Transcribe each line below verbatim; pictures excluded.

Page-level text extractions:
== Segment start ==
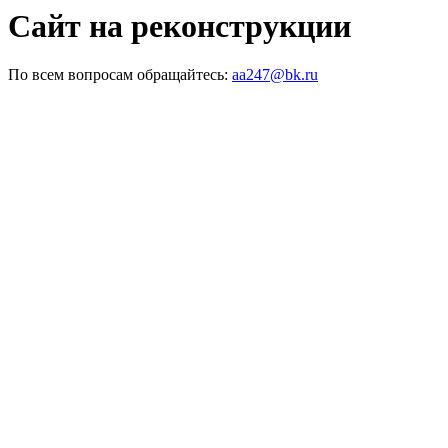
Сайт на реконструкции
По всем вопросам обращайтесь:
aa247@bk.ru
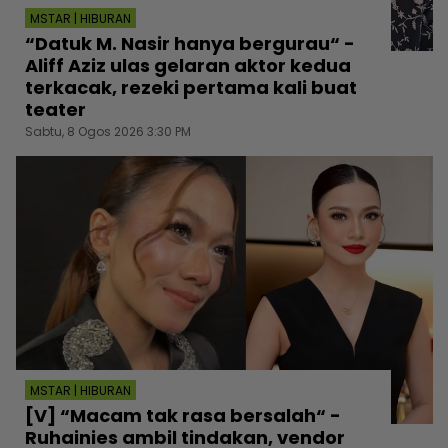
MSTAR | HIBURAN
“Datuk M. Nasir hanya bergurau“ -
Aliff Aziz ulas gelaran aktor kedua
terkacak, rezeki pertama kali buat
teater
Sabtu, 8 Ogos 2026 3:30 PM
MSTAR | HIBURAN
[V] “Macam tak rasa bersalah“ -
Ruhainies ambil tindakan, vendor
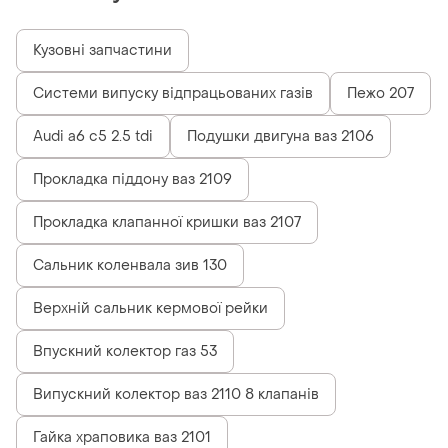
Кузовні запчастини
Системи випуску відпрацьованих газів
Пежо 207
Audi a6 c5 2.5 tdi
Подушки двигуна ваз 2106
Прокладка піддону ваз 2109
Прокладка клапанної кришки ваз 2107
Сальник коленвала зив 130
Верхній сальник кермової рейки
Впускний колектор газ 53
Випускний колектор ваз 2110 8 клапанів
Гайка храповика ваз 2101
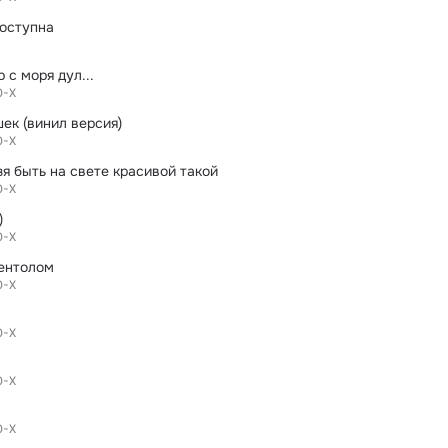
оступна
 с моря дул...
0-Х
ек (винил версия)
0-Х
зя быть на свете красивой такой
0-Х
)
0-Х
ентолом
0-Х
0-Х
0-Х
0-Х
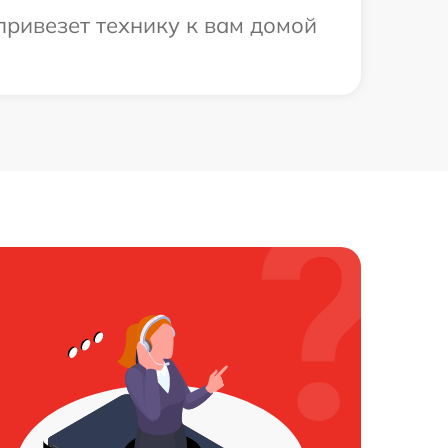
привезет технику к вам домой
== Segment end ==
**COMPLETED TASK**
Сайт на реконструкции
По всем вопросам обращайтесь:
aa247@bk.ru
MSTAR | HIBURAN
“Datuk M. Nasir hanya bergurau“ -
Aliff Aziz ulas gelaran aktor kedua
terkacak, rezeki pertama kali buat
teater
Sabtu, 8 Ogos 2026 3:30 PM
MSTAR | HIBURAN
[V] “Macam tak rasa bersalah“ -
Ruhainies ambil tindakan, vendor
Кузовні запчастини
Системи випуску відпрацьованих газів
Пежо 207
Audi a6 c5 2.5 tdi
Подушки двигуна ваз 2106
Прокладка піддону ваз 2109
Прокладка клапанної кришки ваз 2107
Сальник коленвала зив 130
Верхній сальник кермової рейки
Впускний колектор газ 53
Випускний колектор ваз 2110 8 клапанів
Гайка храповика ваз 2101
оступна
 с моря дул...
0-Х
ек (винил версия)
0-Х
зя быть на свете красивой такой
0-Х
)
0-Х
ентолом
0-Х
0-Х
0-Х
0-Х
привезет технику к вам домой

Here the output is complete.